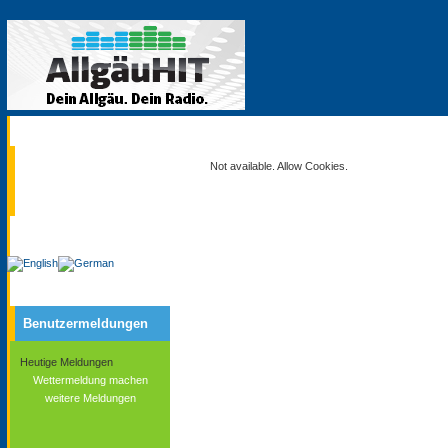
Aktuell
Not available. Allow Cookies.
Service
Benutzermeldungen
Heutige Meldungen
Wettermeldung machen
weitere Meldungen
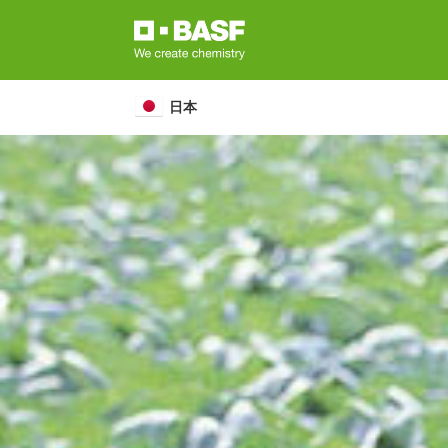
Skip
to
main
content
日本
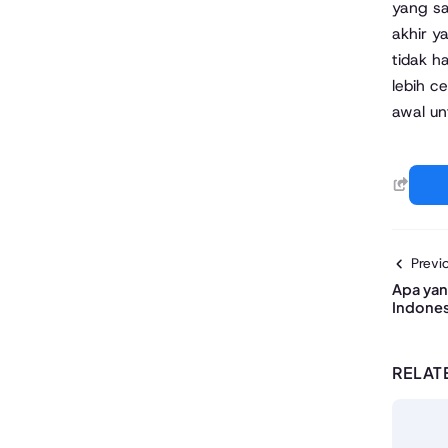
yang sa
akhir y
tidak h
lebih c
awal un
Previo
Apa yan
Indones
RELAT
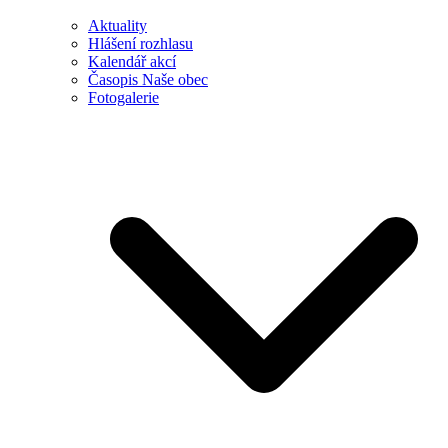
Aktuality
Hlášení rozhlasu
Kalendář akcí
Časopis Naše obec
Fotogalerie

* * *

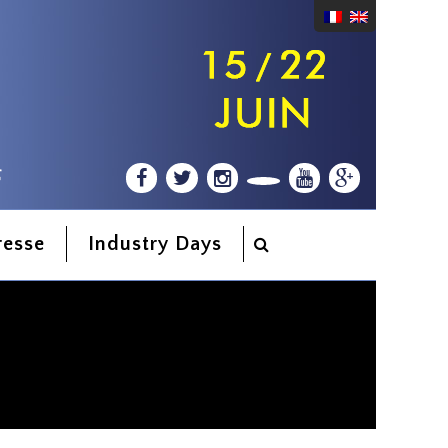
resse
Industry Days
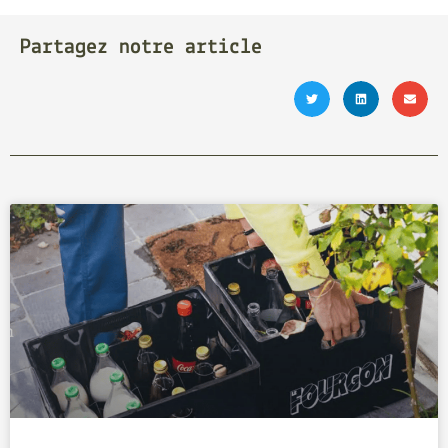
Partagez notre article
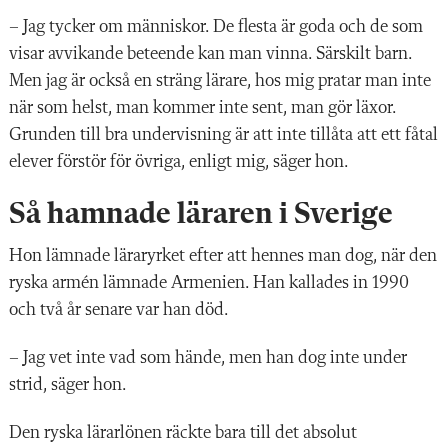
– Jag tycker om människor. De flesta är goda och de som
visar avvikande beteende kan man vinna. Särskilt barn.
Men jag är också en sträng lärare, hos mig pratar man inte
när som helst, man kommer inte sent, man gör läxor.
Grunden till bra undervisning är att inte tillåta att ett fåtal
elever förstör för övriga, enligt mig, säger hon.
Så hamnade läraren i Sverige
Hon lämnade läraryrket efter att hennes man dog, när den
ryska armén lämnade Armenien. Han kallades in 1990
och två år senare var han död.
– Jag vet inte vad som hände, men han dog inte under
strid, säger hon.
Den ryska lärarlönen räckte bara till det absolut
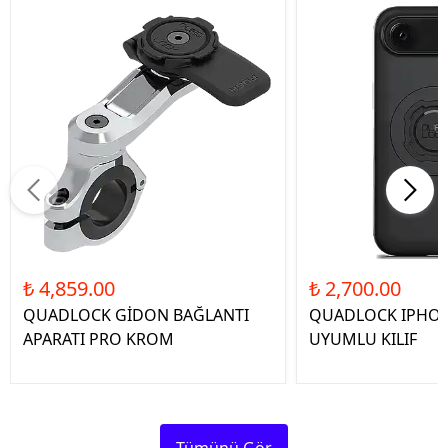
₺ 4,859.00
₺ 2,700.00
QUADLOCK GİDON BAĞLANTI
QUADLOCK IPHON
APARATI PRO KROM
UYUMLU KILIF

Directive. Please gather every line from the records above that contains the string "säger" and copy each one in full. Case counts, so only lines with that same capitalization qualify.

Task output.
elever förstör för övriga, enligt mig, säger hon.
strid, säger hon.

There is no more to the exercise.